In 1961 Lowenstein was asked to go to Stanford as an assistant dean of men and as an instructor in political science. In one year he succeeded in shaking up the previously non-activist campus to such an extent that Lowenstein and the dean of students left, rather than force a confrontation between students and the Administration. Had they remained, the office of the dean of students would have sided with the student activists.
One Stanford student recalled Lowenstein's apartment perpetually filled with students. "Many met each other," he said, "who would quite likely have never come into contact over the obstacles of Stanford's social life. Stanford is still facing the effects of those meetings."
After Stanford, Lowenstein went to North Carolina State in Raleigh where his activism and involvement with students in the racially tense years between 1962 and 1964 brought calls from the President of the State Senate, among others, for Lowenstein's ouster.
Lowenstein, while a professor in 1963 at North Carolina State, was one of the prime movers behind a black Mississippi "mock election" which gave birth to the Mississippi Freedom Democratic Party (MFDP). The election also served as a pilot project for a student movement which was later called the Mississippi Freedom Summer. The publicity which a group of about 50 college volunteers mainly from Yale and Stanford received in their hometown newspapers for their participation in the "mock election" prompted Lowenstein and one or two others to organize the "Freedom Summer" project which sent 600 campus volunteers to Mississippi. Lowenstein and his friends set up the project and raised most of the money.
Happy Warrior
The summer of 1964, when he was not campaigning in Humphrey's "Happy Warrior" plane, he spent working in the struggle to seat the MFDP at the Democratic Convention in Atlantic City. The extremely bitter fight alienated him from most of the black activists whom he had been friendly with in SNCC and CORE.

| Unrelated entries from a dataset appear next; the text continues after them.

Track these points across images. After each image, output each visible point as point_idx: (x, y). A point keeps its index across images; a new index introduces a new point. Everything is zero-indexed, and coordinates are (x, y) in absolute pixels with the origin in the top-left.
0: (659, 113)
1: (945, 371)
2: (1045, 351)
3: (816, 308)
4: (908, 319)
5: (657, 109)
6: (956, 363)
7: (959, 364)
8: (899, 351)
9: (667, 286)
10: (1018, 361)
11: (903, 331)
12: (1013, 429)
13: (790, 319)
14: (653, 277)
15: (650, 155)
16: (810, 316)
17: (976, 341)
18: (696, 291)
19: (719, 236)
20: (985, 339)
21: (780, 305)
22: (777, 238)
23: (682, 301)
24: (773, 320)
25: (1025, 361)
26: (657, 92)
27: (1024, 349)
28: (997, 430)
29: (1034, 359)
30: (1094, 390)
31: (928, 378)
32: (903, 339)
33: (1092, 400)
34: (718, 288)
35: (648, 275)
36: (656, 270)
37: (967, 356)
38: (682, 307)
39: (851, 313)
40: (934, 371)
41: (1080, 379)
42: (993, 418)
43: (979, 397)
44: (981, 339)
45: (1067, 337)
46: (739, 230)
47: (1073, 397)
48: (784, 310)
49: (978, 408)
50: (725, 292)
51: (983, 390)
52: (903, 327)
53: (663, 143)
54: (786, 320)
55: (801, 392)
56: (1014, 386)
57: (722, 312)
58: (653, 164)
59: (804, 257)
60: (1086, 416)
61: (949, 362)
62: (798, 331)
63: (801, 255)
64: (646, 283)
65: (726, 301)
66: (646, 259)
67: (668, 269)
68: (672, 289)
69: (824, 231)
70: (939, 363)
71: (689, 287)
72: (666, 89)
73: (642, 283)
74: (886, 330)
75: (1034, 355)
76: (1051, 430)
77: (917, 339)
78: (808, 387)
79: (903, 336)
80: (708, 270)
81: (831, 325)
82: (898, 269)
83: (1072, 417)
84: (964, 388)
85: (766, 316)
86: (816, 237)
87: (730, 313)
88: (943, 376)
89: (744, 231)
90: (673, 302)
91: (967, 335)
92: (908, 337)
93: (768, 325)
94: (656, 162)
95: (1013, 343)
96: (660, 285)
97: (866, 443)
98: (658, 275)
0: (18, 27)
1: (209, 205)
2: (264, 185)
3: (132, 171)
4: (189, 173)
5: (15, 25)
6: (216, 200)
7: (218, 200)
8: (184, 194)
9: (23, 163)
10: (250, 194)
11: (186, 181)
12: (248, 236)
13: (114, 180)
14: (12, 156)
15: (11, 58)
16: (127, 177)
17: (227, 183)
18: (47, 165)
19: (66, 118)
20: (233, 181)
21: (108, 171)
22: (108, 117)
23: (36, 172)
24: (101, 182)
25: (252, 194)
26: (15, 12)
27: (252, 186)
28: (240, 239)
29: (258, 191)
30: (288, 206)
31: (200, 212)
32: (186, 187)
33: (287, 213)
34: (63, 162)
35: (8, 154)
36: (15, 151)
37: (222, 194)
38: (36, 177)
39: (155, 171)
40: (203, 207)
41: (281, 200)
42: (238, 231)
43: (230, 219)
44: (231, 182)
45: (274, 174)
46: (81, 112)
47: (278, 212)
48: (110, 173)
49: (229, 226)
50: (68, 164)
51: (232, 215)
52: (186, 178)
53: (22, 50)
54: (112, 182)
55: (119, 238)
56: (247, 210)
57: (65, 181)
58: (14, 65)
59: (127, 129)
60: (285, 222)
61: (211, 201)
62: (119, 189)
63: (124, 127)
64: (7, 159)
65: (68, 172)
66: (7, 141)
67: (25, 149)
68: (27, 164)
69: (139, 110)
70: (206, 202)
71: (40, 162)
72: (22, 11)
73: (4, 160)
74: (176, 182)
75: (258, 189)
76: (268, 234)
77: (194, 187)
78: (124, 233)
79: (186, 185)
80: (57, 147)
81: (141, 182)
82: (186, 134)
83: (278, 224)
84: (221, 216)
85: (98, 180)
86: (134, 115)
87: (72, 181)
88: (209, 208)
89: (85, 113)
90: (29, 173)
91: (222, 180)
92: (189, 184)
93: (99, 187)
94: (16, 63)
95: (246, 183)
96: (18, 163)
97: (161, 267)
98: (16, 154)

Since 1964 Lowenstein has worked as legal counsel to his family's restaurant business in New York. He also has run for Congress once from the upper West Side (coming very close to winning); started one of the first groups to protest the war during the late summer of 1965 (Americans for a Reappraisal of Far Eastern Policy); and has been elected to the national board of SANE, the vice chairmanship of the Americans for Democratic Action (ADA), the board of the Rev. Martin Luther King's Southern Christian Leadership Conference (SCLC), and now the co-chairmanship of the Conference of Concerned Democrats. He is considered a prime candidate, according to national columnist James Weschler of the New York Post, for a seat in Congress or the Democratic nomination to oppose Senator Jacob K. Javits (R-N.Y.).

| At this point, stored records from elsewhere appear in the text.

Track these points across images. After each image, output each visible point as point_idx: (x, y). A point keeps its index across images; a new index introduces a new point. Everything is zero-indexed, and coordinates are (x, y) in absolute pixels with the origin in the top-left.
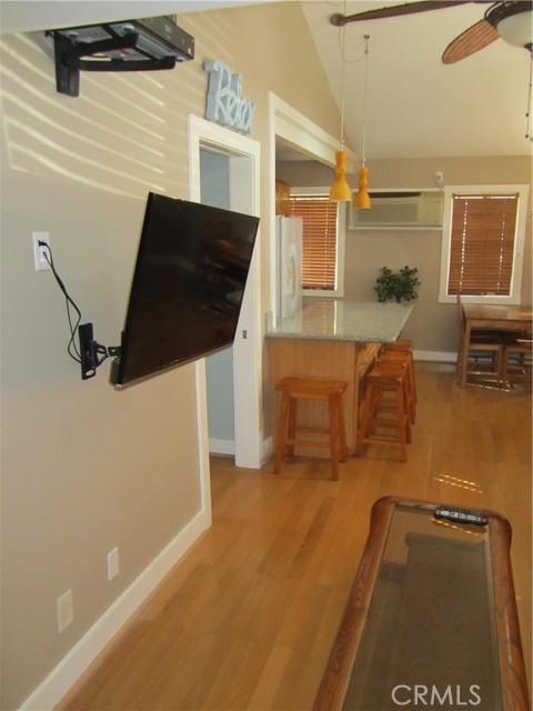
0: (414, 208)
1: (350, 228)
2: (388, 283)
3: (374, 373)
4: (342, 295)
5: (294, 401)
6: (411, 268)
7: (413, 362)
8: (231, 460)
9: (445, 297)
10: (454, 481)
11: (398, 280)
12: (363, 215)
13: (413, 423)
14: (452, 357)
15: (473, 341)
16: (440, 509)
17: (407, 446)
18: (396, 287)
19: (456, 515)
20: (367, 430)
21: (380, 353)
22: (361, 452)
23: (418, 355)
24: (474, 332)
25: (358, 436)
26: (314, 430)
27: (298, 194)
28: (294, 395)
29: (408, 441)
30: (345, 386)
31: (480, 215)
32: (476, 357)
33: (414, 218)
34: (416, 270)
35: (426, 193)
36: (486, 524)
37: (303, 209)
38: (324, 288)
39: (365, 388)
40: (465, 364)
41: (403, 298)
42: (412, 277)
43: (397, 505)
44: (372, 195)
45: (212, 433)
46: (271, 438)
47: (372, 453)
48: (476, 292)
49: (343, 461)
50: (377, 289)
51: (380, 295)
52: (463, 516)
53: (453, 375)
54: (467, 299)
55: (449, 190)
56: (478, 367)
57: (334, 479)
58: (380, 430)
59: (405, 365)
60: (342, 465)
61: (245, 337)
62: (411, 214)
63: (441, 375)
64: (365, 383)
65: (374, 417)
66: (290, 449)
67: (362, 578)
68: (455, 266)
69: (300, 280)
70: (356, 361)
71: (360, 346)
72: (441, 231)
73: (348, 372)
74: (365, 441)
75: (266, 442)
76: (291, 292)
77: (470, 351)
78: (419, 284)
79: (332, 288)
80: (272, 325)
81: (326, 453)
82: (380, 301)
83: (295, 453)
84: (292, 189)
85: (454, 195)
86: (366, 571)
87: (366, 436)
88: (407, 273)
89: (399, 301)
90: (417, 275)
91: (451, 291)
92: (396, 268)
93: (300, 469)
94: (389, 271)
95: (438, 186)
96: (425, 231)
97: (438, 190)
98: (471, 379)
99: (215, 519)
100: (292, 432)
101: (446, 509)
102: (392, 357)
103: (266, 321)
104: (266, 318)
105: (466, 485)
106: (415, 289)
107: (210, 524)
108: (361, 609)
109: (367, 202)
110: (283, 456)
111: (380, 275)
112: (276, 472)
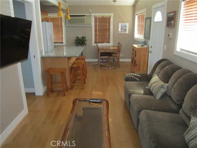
0: (84, 19)
1: (67, 25)
2: (78, 41)
3: (74, 66)
4: (66, 45)
5: (51, 75)
6: (84, 36)
7: (85, 62)
8: (34, 94)
9: (94, 44)
10: (96, 93)
11: (81, 40)
12: (70, 21)
13: (86, 79)
14: (97, 60)
15: (101, 56)
16: (90, 100)
17: (84, 85)
18: (80, 42)
19: (94, 101)
20: (73, 82)
21: (76, 60)
22: (72, 88)
23: (87, 60)
24: (101, 53)
25: (70, 83)
26: (58, 83)
27: (51, 15)
28: (51, 73)
29: (85, 83)
30: (66, 70)
31: (101, 22)
32: (103, 60)
33: (84, 22)
34: (85, 37)
35: (87, 15)
36: (102, 102)
37: (52, 20)
38: (60, 43)
39: (72, 70)
40: (99, 61)
41: (82, 45)
42: (85, 39)
43: (79, 100)
44: (71, 16)
45: (25, 86)
46: (46, 86)
47: (75, 88)
48: (102, 43)
49: (67, 90)
50: (75, 43)
51: (76, 44)
52: (96, 101)
53: (97, 65)
54: (99, 45)
55: (93, 15)
56: (103, 62)
57: (64, 96)
58: (77, 81)
59: (82, 63)
60: (67, 92)
61: (34, 57)
62: (83, 21)
63: (94, 65)
64: (71, 68)
65: (76, 78)
66: (52, 89)
67: (69, 121)
68: (96, 36)
69: (53, 41)
70: (68, 62)
71: (69, 58)
72: (92, 26)
73: (66, 66)
74: (73, 84)
75: (44, 88)
76: (50, 44)
77: (101, 58)
78: (86, 41)
79: (63, 43)
80: (43, 54)
81: (62, 89)
82: (76, 46)
83: (53, 90)
84: (49, 14)
85: (94, 16)
86: (70, 119)
87: (73, 83)
88: (83, 38)
89: (81, 46)
90: (86, 38)
91: (95, 43)
92: (80, 37)
93: (55, 94)
94: (78, 38)
95: (90, 13)
96: (87, 26)
97: (90, 14)
98: (101, 66)
99: (29, 111)
100: (52, 84)
101: (92, 100)
102: (79, 61)
103: (41, 53)
104: (41, 52)
105: (99, 93)
106: (86, 42)
107: (28, 113)
108: (69, 129)
109: (69, 18)
110: (50, 91)
111: (76, 39)
112: (48, 96)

One Massachusetts politician who has known him for nearly a decade said while watching him on television last month, "he always appears to be making a speech, even in an informal conversation with only one or two other people. It makes him seem insincere."
No one doubts that he can give great speeches, but even his close friends like the Rev. Coffin say that, Lowenstein can never really sit down and talk with him about life in general. Whether modesty or pseudo-modesty one can't be sure, but Lowenstein finds it very hard to talk about himself. There is always some project which is more important than any "irrevelant" conversation. He never slackens his pace; there is never a letup in his barnstorming pace.
Some new liberal cause will occupy Lowenstein's time once the McCarthy campaign is over: South Africa, the Franco regime, or most probably a sacrificial senatorial campaign. "I think he will always fight cursades because injustice fills him with a sense of rebellion. He wants to be of help in some way . . . ," wrote Eleanor Roosevelt about Lowenstein. Norman Thomas has nothing but the highest admiration for his young friend Lowenstein.
At a time when liberals are under heavy attack for their views on the war and on civil rights from both the radicals and conservatives, Allard K. Lowenstein stands out as a liberal par excellence.